0
votes

I try to convert KERAS weight to PYTORCH. I specified the models and also convert the weight, and I checked the weight and bias at every layer, and they are the same. However, When I test it, I input an image, the result turn to be different, and I also check every layer feature, it is also different. The model is not complex, it has conv2d, maxpooling2d, BatchNorm2d, ReLU/Sigmoid, Dropout2d, one Linear. I check the input kernel size and padding and step, I guess they are all the same in PYTORCH and KERAS . Here is a process I convert weight: I wrote this function by myself:

def keras2torch(kerasNet,torchNet,kerasWeighpath):
    '''
    keras model should have the same structure as pytorch;
    in pytorch, all the sublayer like con2d should only be wrap in one big sequential, in this case, the name is "layers";
    filtername=[ 'MaxPool2d','MaxPool','Sigmoid','Dropout2d']
    filtername should be the sublayer without weight.

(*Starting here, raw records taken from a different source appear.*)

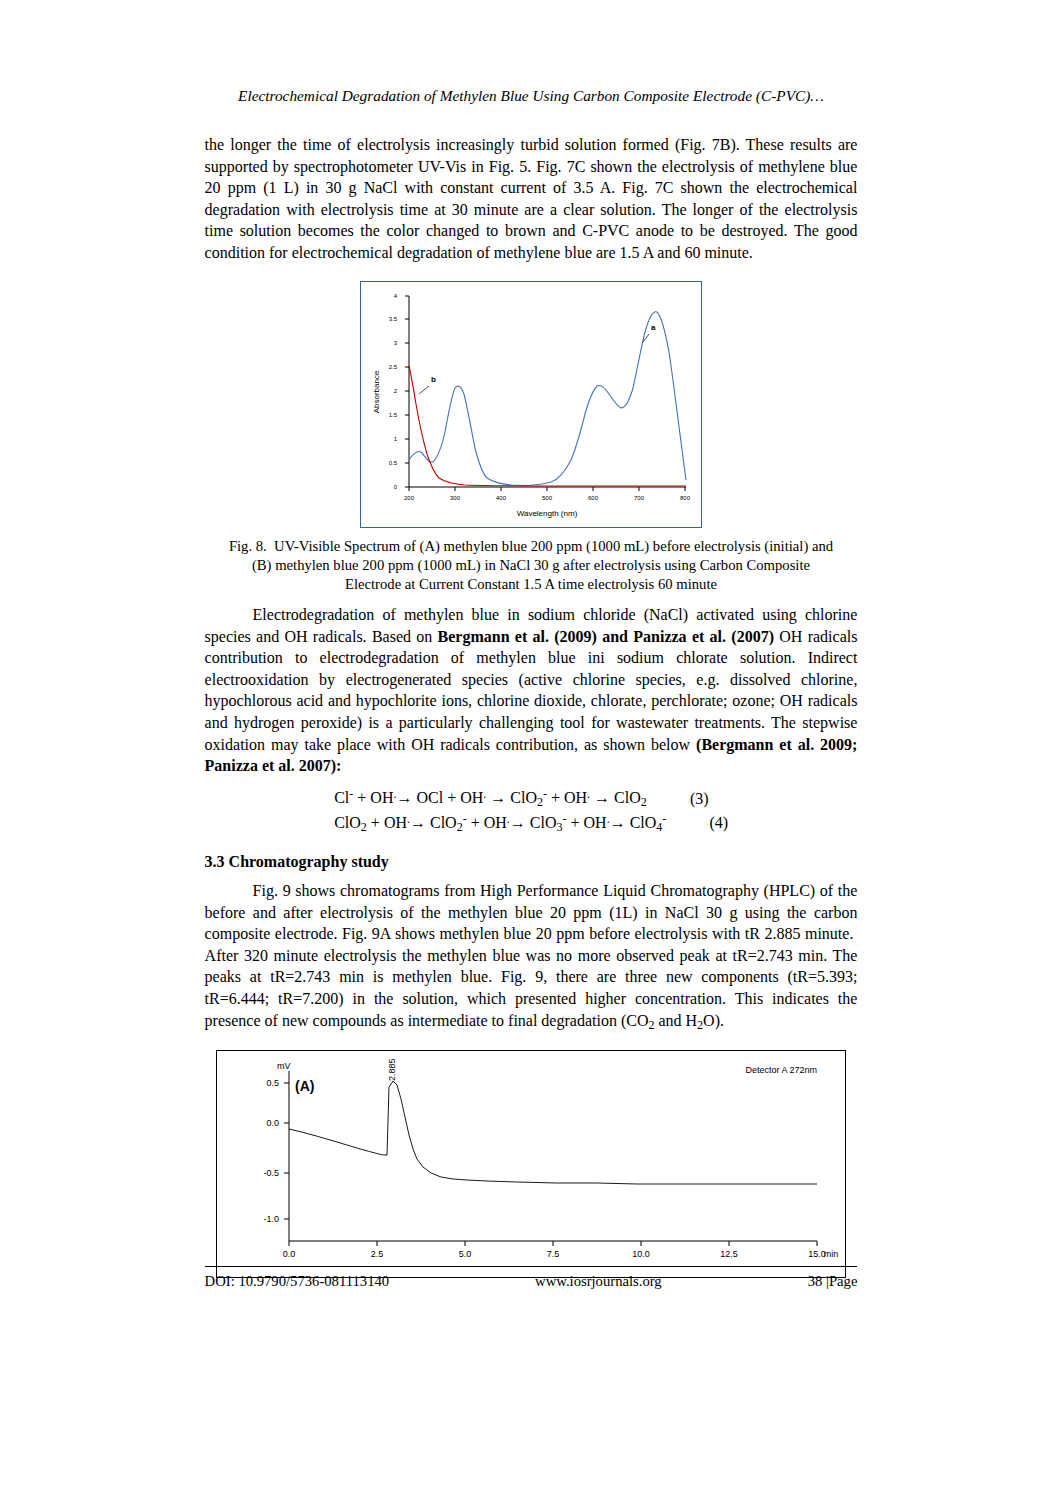Electrochemical Degradation of Methylen Blue Using Carbon Composite Electrode (C-PVC)…
the longer the time of electrolysis increasingly turbid solution formed (Fig. 7B). These results are supported by spectrophotometer UV-Vis in Fig. 5. Fig. 7C shown the electrolysis of methylene blue 20 ppm (1 L) in 30 g NaCl with constant current of 3.5 A. Fig. 7C shown the electrochemical degradation with electrolysis time at 30 minute are a clear solution. The longer of the electrolysis time solution becomes the color changed to brown and C-PVC anode to be destroyed. The good condition for electrochemical degradation of methylene blue are 1.5 A and 60 minute.
0 0.5 1 1.5 2 2.5 3 3.5 4 200 300 400 500 600 700 800 Wavelength (nm) Absorbance a b
Fig. 8. UV-Visible Spectrum of (A) methylen blue 200 ppm (1000 mL) before electrolysis (initial) and (B) methylen blue 200 ppm (1000 mL) in NaCl 30 g after electrolysis using Carbon Composite Electrode at Current Constant 1.5 A time electrolysis 60 minute
Electrodegradation of methylen blue in sodium chloride (NaCl) activated using chlorine species and OH radicals. Based on Bergmann et al. (2009) and Panizza et al. (2007) OH radicals contribution to electrodegradation of methylen blue ini sodium chlorate solution. Indirect electrooxidation by electrogenerated species (active chlorine species, e.g. dissolved chlorine, hypochlorous acid and hypochlorite ions, chlorine dioxide, chlorate, perchlorate; ozone; OH radicals and hydrogen peroxide) is a particularly challenging tool for wastewater treatments. The stepwise oxidation may take place with OH radicals contribution, as shown below (Bergmann et al. 2009; Panizza et al. 2007):
Cl- + OH.→ OCl + OH. → ClO2- + OH. → ClO2(3)
ClO2 + OH.→ ClO2- + OH.→ ClO3- + OH.→ ClO4-(4)
3.3 Chromatography study
Fig. 9 shows chromatograms from High Performance Liquid Chromatography (HPLC) of the before and after electrolysis of the methylen blue 20 ppm (1L) in NaCl 30 g using the carbon composite electrode. Fig. 9A shows methylen blue 20 ppm before electrolysis with tR 2.885 minute. After 320 minute electrolysis the methylen blue was no more observed peak at tR=2.743 min. The peaks at tR=2.743 min is methylen blue. Fig. 9, there are three new components (tR=5.393; tR=6.444; tR=7.200) in the solution, which presented higher concentration. This indicates the presence of new compounds as intermediate to final degradation (CO2 and H2O).
Detector A 272nm mV (A) 0.5 0.0 -0.5 -1.0 0.0 2.5 5.0 7.5 10.0 12.5 15.0 min 2.885
DOI: 10.9790/5736-081113140 www.iosrjournals.org 38 |Page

    Instruction: in keras, you can use model.get_weights() to get all the weights, however, say first layer is conv2d, the get_weights list will have 2 array which stand for conv2d weight and bias. In pytorch, you can just specific the name bias and weight to get them.
    '''
    filtername=[ 'MaxPool2d','MaxPool','Sigmoid','Dropout2d','Flatten']
    filtername=[x.lower() for x in filtername]
    kerasNet.load_weights(kerasWeighpath)
    kerasweig=kerasNet.get_weights()
    print(kerasNet.layers)
    print(len(kerasNet.layers)==len(torchNet.layers))
    sublayer_with_param=[]
    # get the layer number with param
    for number, module in torchNet.layers.named_children():
        modulestr=(str(module)).lower()
        if any(str in modulestr for str in filtername.lower()):
            pass
        else:
            sublayer_with_param.append(number)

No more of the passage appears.